Brief:
Reproduce verbatim the lines of the items from the line containing "order: Proteales" up to and including the final line of the items.

= = = = = = =

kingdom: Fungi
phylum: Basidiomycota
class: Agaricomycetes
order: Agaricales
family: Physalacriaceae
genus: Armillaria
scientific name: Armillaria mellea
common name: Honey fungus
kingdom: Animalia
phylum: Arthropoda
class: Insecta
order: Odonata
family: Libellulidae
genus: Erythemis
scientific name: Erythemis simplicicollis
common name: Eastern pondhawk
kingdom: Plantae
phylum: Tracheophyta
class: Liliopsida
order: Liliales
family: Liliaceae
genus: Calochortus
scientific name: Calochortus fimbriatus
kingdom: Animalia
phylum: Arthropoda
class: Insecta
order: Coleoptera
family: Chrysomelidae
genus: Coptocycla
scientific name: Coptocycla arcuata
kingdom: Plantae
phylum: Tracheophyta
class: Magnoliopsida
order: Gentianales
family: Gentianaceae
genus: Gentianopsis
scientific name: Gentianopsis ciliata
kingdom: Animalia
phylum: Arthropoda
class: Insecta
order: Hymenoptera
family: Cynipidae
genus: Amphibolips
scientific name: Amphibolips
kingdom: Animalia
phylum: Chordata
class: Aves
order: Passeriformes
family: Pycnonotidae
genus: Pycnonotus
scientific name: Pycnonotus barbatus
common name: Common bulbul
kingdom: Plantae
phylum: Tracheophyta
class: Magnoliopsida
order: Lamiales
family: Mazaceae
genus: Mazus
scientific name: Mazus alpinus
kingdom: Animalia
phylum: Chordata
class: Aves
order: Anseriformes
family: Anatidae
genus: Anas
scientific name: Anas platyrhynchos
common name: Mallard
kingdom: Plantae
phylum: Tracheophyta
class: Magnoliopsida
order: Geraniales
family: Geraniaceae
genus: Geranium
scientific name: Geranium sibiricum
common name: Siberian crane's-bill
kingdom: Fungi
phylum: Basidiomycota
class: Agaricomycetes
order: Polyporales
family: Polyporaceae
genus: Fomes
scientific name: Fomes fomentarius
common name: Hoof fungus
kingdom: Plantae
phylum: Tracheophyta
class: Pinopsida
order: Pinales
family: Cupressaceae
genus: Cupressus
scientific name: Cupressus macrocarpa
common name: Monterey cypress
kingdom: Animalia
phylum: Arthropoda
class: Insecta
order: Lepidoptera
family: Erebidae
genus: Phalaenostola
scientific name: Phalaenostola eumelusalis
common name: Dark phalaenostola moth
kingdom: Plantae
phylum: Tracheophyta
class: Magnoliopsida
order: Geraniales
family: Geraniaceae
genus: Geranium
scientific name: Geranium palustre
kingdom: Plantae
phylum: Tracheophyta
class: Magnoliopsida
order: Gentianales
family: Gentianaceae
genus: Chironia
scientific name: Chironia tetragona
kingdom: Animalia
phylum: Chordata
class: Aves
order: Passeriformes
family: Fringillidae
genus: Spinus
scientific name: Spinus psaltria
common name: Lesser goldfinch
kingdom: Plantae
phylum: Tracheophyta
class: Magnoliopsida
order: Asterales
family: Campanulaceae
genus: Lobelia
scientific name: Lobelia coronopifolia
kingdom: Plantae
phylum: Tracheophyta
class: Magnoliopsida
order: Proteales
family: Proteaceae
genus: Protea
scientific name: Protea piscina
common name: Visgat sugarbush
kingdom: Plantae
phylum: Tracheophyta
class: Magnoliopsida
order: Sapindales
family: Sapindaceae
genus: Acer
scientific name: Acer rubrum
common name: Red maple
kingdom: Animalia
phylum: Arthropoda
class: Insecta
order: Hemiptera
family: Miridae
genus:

= = = = = = =

Finished task:
order: Proteales
family: Proteaceae
genus: Protea
scientific name: Protea piscina
common name: Visgat sugarbush
kingdom: Plantae
phylum: Tracheophyta
class: Magnoliopsida
order: Sapindales
family: Sapindaceae
genus: Acer
scientific name: Acer rubrum
common name: Red maple
kingdom: Animalia
phylum: Arthropoda
class: Insecta
order: Hemiptera
family: Miridae
genus:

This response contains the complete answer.